**Information provided:**
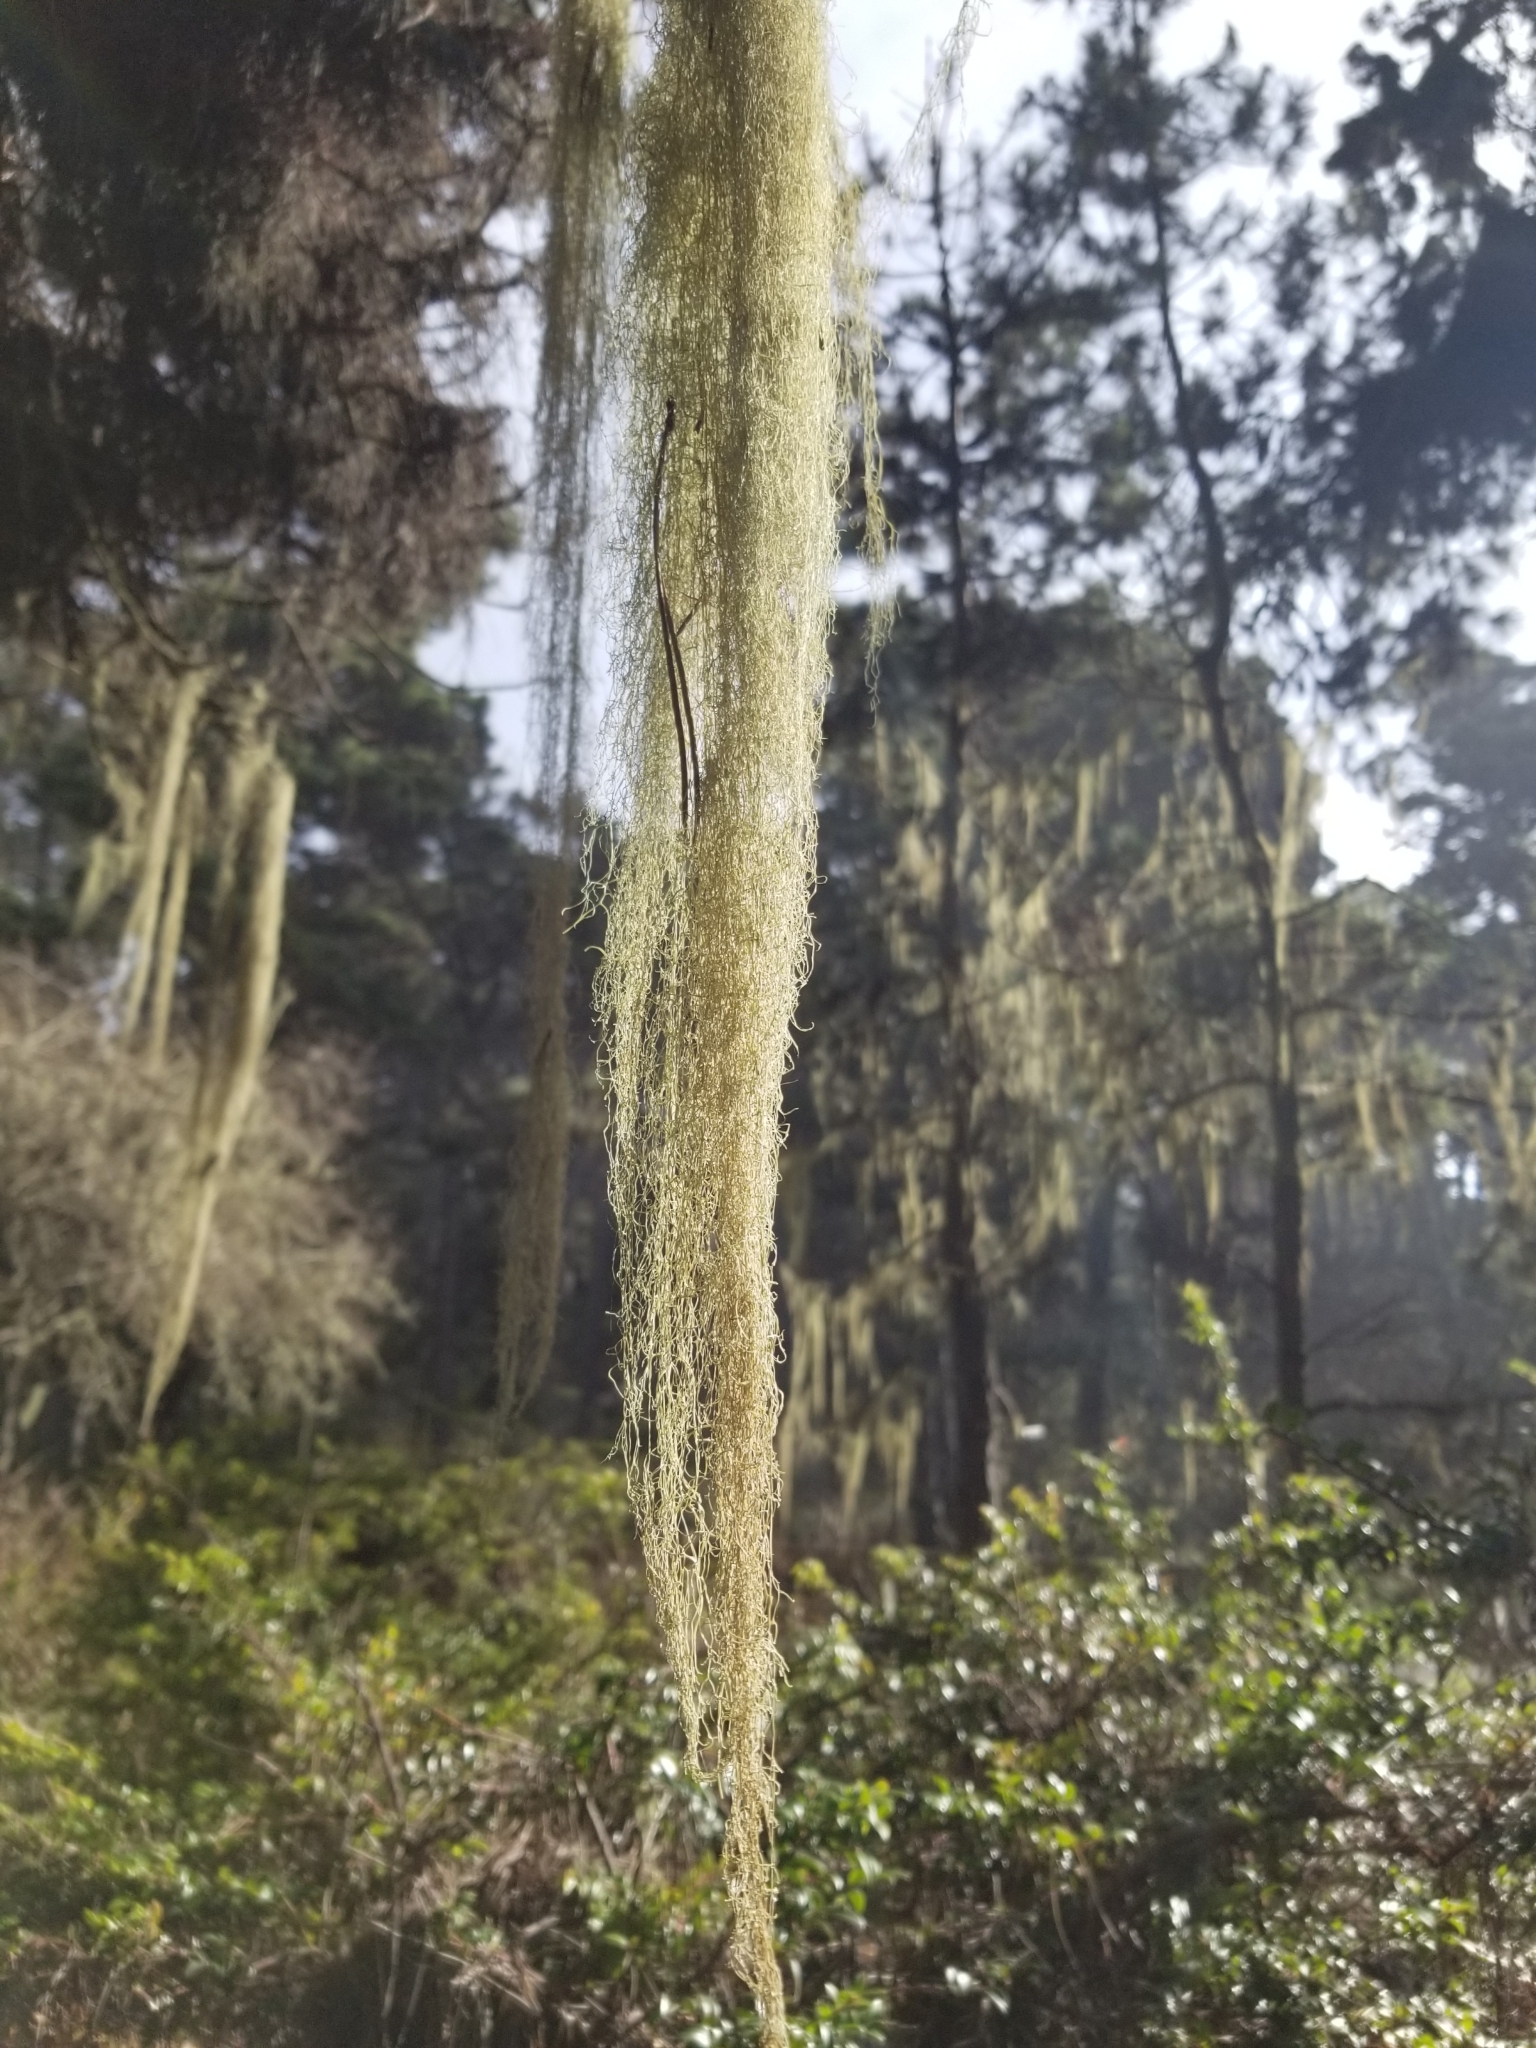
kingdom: Fungi
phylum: Ascomycota
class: Lecanoromycetes
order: Lecanorales
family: Ramalinaceae
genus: Ramalina
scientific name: Ramalina menziesii
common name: Lace lichen
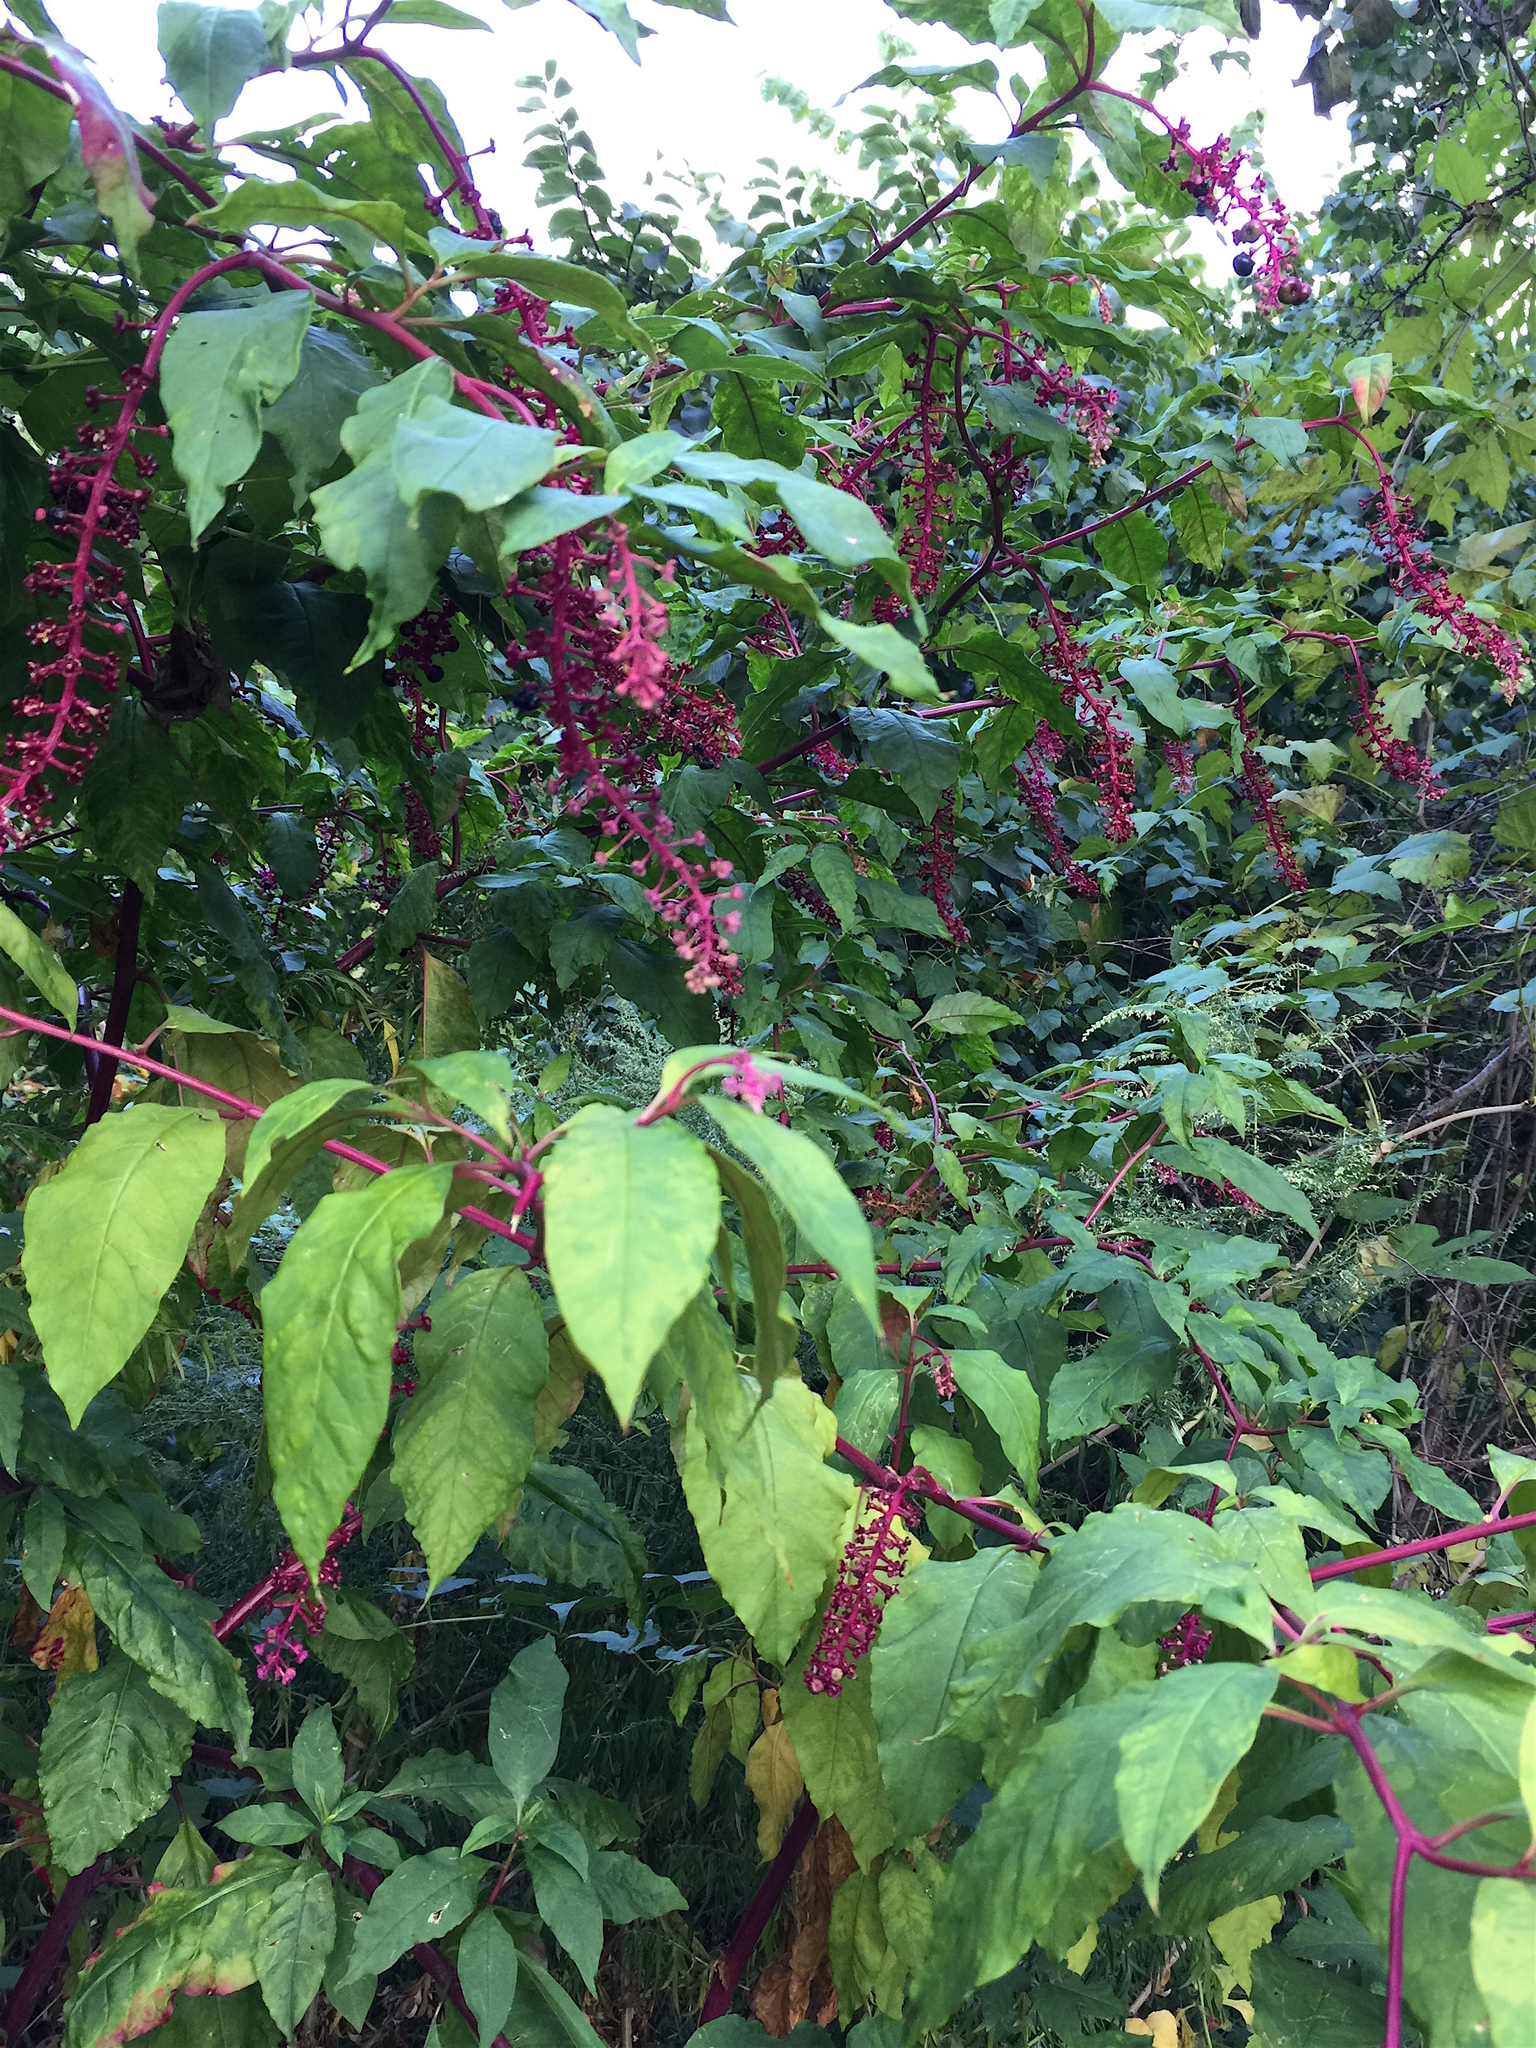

**Instructions for the task:** Rewrite the lines above with every "common name" changed to "vernacular name" and everything else left as it is. Omit the pictures from your answer.

**Reply:**
kingdom: Fungi
phylum: Ascomycota
class: Lecanoromycetes
order: Lecanorales
family: Ramalinaceae
genus: Ramalina
scientific name: Ramalina menziesii
vernacular name: Lace lichen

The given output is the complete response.